IshidaMotohiro / RMeCab

Interface to MeCab
30 stars 10 forks source link

RMeCabFreq function: only for reading files? #10

Closed kang37 closed 3 years ago

kang37 commented 3 years ago

Dear Ishida san, it is a pleasure to find your package for Japanese text mining when I was struggling with Japanese text mining. It was hard for me to find a package for Japanese text mining at first, partially due to that Japanese is my second language.

While when I look into the RMeCabFreq function, it seems that users are only allowed to import a file into the function but not an R variable. For example, it is OK to RMeCabFreq("C:/target_text.txt), but not RMeCabFreq(target_text) (say target_text is a character vector or a corpus I built in my RAM). Am I right? I wonder if I can work with some Japanese files taking both R packages tm and RMeCab into my workflow? Since I use tm package to built corpus so that I can apply a batch operation to multiple files with a code (with tm_map() function or generate a term-document matrix), while I don't know how to use RMeCab with the corpus.

Or, alternatively, should I write the text file to a certain directory on my computer, and work out term-document matrix with RMeCab::docMatrix function?

IshidaMotohiro commented 3 years ago

Hello.

Thanks for your interest.

RMeCabFreq can only read a single file. For example, if you want to read multiple files in a directory at once, you can use docMatrix() or docNgram(), docDF(), etc. docDF() can also be passed a data frame. and you can change it to an object of the tm package.
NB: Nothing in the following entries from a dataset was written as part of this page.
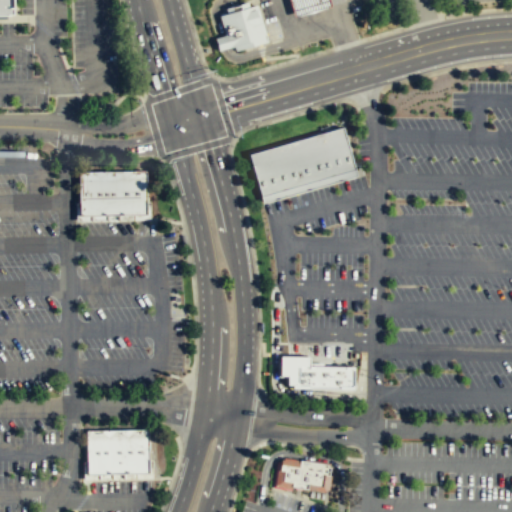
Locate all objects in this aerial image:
gas station: (308, 5)
building: (308, 5)
building: (308, 5)
building: (6, 7)
building: (6, 7)
road: (338, 7)
road: (476, 11)
road: (424, 14)
road: (285, 15)
road: (341, 15)
road: (15, 19)
road: (43, 21)
road: (428, 22)
building: (240, 27)
building: (243, 27)
street lamp: (390, 27)
road: (385, 32)
road: (92, 38)
road: (22, 42)
road: (346, 44)
road: (184, 56)
road: (234, 56)
road: (55, 64)
road: (272, 65)
road: (355, 68)
street lamp: (248, 69)
road: (445, 69)
street lamp: (214, 71)
road: (80, 81)
road: (33, 86)
road: (475, 99)
road: (65, 108)
road: (184, 113)
traffic signals: (201, 114)
street lamp: (465, 120)
road: (116, 124)
road: (187, 124)
road: (32, 126)
road: (443, 136)
road: (167, 137)
road: (110, 146)
building: (302, 161)
building: (302, 164)
road: (32, 166)
road: (444, 181)
building: (112, 193)
road: (241, 198)
street lamp: (411, 200)
road: (32, 201)
road: (328, 206)
road: (444, 223)
street lamp: (330, 231)
road: (329, 244)
road: (205, 253)
road: (444, 265)
street lamp: (143, 266)
road: (286, 275)
road: (78, 286)
road: (331, 288)
road: (375, 288)
street lamp: (502, 288)
parking lot: (412, 304)
road: (159, 305)
road: (443, 307)
street lamp: (55, 310)
street lamp: (329, 311)
road: (241, 312)
road: (67, 315)
street lamp: (185, 320)
road: (81, 330)
road: (330, 332)
parking lot: (72, 333)
street lamp: (262, 338)
road: (262, 349)
street lamp: (148, 350)
road: (442, 350)
road: (274, 354)
building: (315, 374)
building: (318, 375)
street lamp: (385, 381)
road: (283, 391)
road: (442, 393)
road: (103, 406)
road: (222, 406)
road: (305, 416)
road: (441, 429)
road: (287, 434)
building: (117, 450)
road: (36, 451)
building: (117, 451)
street lamp: (358, 451)
road: (300, 454)
road: (441, 462)
building: (305, 473)
building: (300, 475)
road: (28, 495)
road: (99, 501)
road: (52, 503)
road: (439, 505)
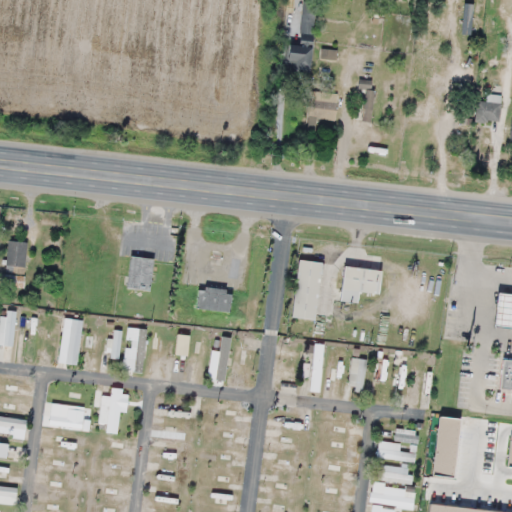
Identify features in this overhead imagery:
building: (464, 33)
building: (298, 34)
building: (421, 95)
building: (365, 101)
building: (322, 105)
building: (486, 111)
building: (419, 129)
building: (511, 132)
road: (255, 195)
building: (15, 257)
building: (138, 274)
building: (12, 281)
building: (355, 283)
building: (304, 290)
building: (213, 299)
building: (502, 311)
building: (75, 336)
building: (113, 345)
building: (136, 345)
road: (266, 355)
building: (220, 356)
building: (311, 371)
building: (379, 373)
building: (357, 374)
building: (505, 375)
building: (418, 383)
road: (213, 391)
building: (111, 409)
building: (64, 422)
building: (12, 427)
building: (405, 435)
road: (34, 441)
road: (143, 448)
building: (393, 452)
road: (370, 461)
building: (392, 475)
building: (383, 490)
building: (8, 494)
building: (378, 510)
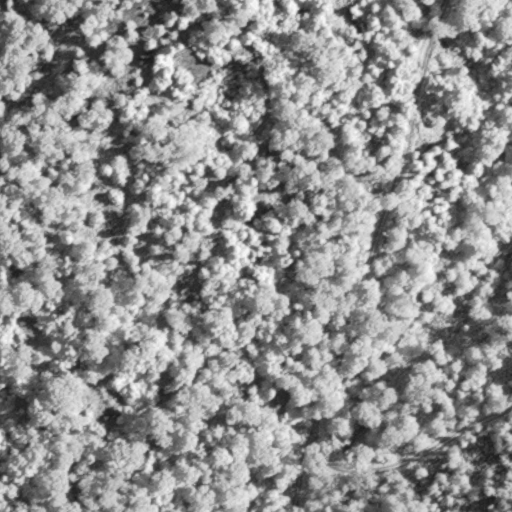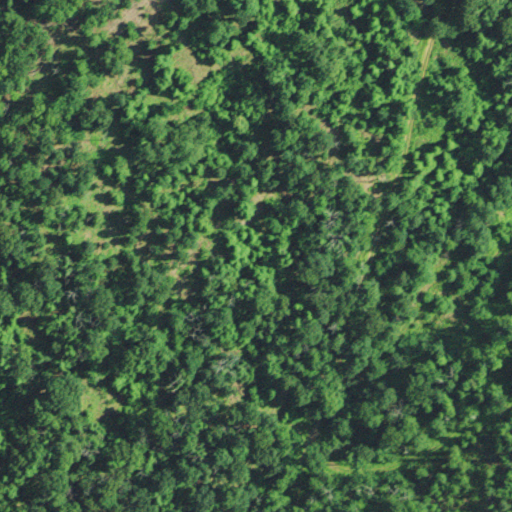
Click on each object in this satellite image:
road: (355, 312)
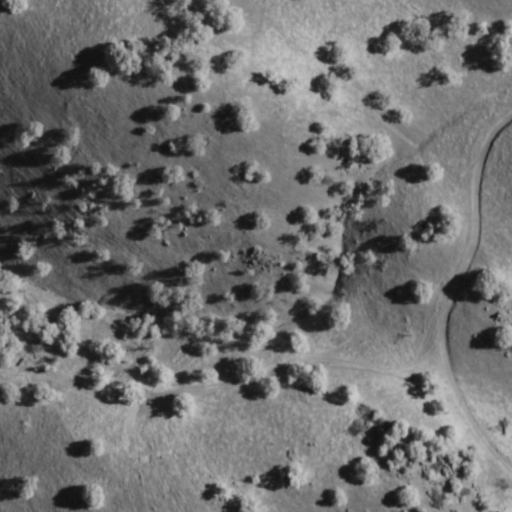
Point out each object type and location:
road: (467, 336)
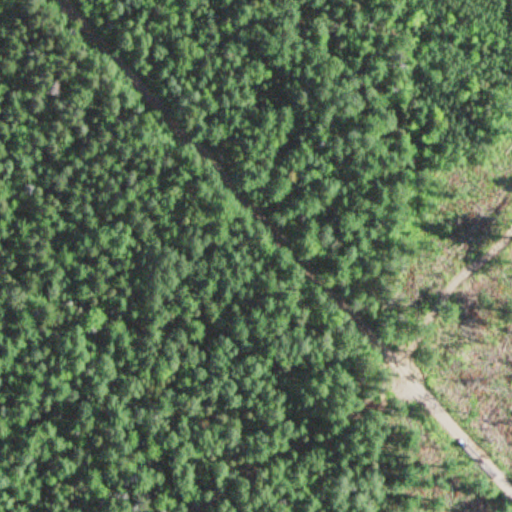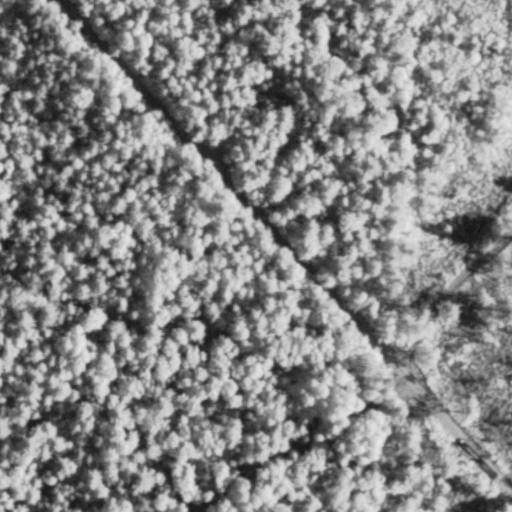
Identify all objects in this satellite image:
road: (284, 246)
road: (303, 439)
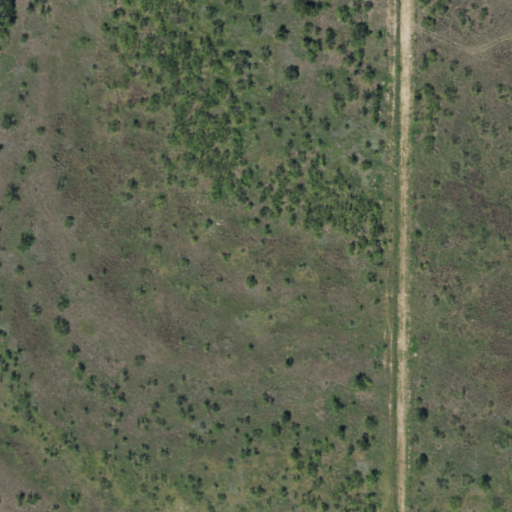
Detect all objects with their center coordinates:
road: (5, 508)
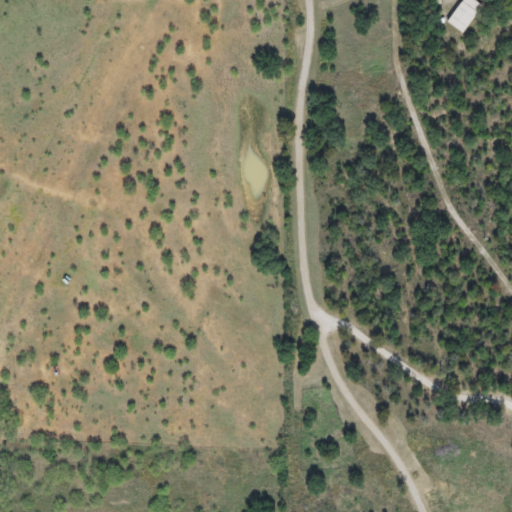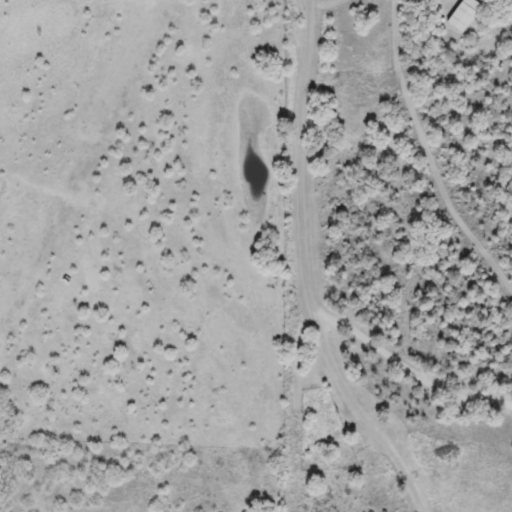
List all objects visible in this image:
road: (461, 398)
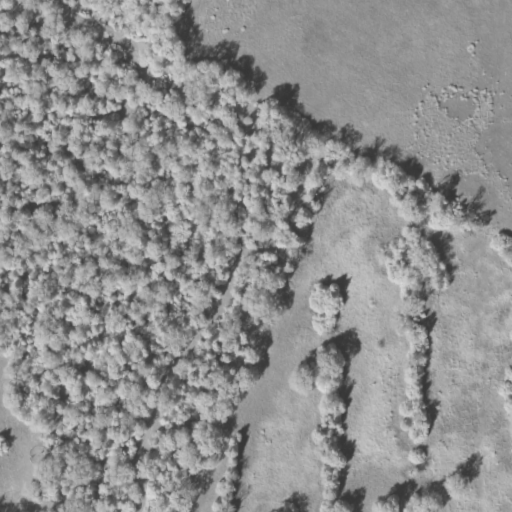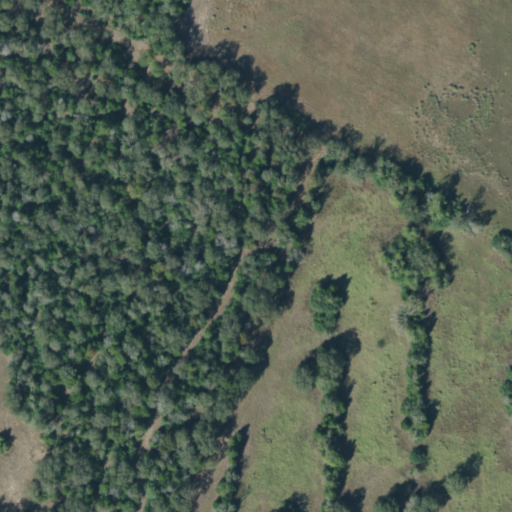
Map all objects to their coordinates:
road: (189, 242)
road: (509, 332)
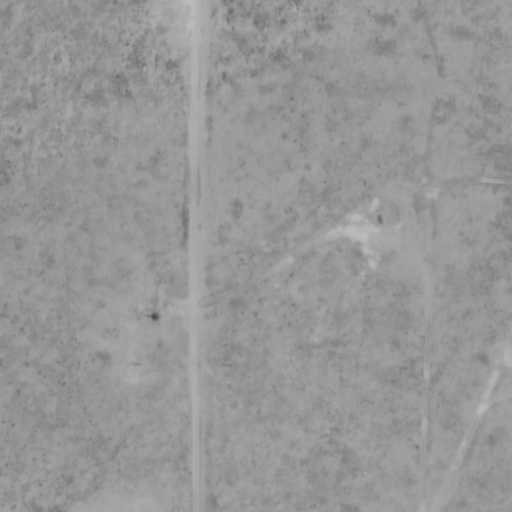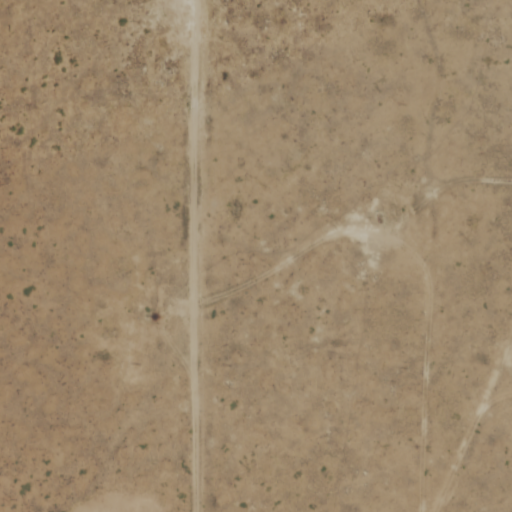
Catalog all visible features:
road: (342, 223)
road: (405, 250)
road: (174, 256)
road: (463, 399)
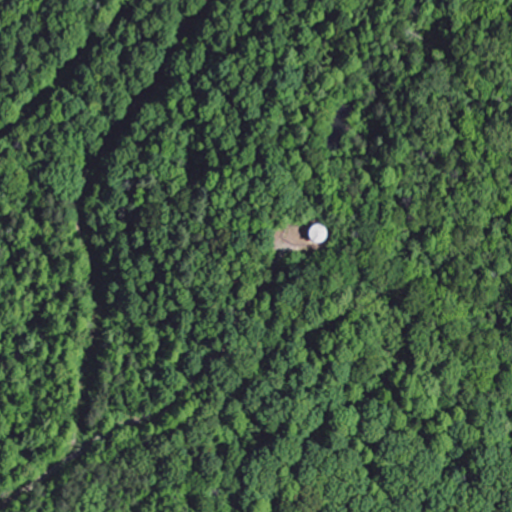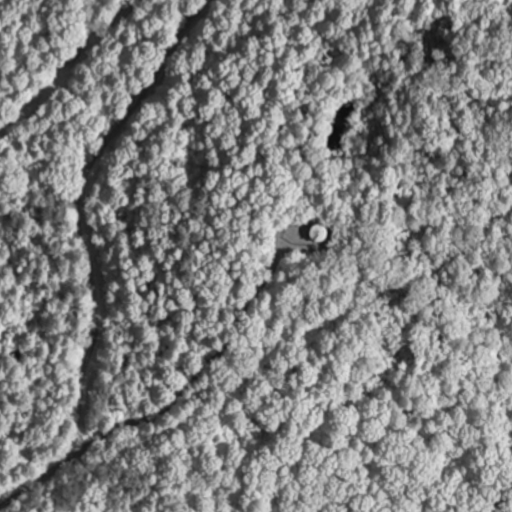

Here are some running examples.

`

library(RMeCab) setwd("~/my/GitHub/TextMining/") 歴代総理大臣所信表明演説 https://github.com/yuukimiyo/GeneralPolicySpeechOfPrimeMinisterOfJapan prime <- docDF("data/prime/utf8", type = 1, pos = c("名詞","形容詞"), minFreq = 3) dim(prime) [1] 3786 85 library(tidyverse) prime2 <- prime %>% filter(POS2 %in% c("一般","自立")) dim(prime2)

prime[100:105,1:6]

S <- data.frame(S= "メロスは激怒した", stringsAsFactors = FALSE) (docDF(S, column = 1, type = 1, N = 2, nDF = 1)) `

Screenshot from 2021-02-23 09-20-14 Screenshot from 2021-02-23 09-20-27 Screenshot from 2021-02-23 09-38-44 Screenshot from 2021-02-23 09-20-47

Screenshot from 2021-02-23 09-50-57

You can also find example codes for the functions at

https://github.com/IshidaMotohiro/TextMining/blob/master/Chapter05.R https://github.com/IshidaMotohiro/TextMining/blob/master/Chapter09.R https://github.com/IshidaMotohiro/TextMining2/blob/master/Chapter3.R http://rmecab.jp/wiki/index.php?RMeCabFunctions (in Japanese)

kang37 commented 3 years ago

Hi Ishida san, thank you very much for your information. It helps a lot, especially the functions you mentioned!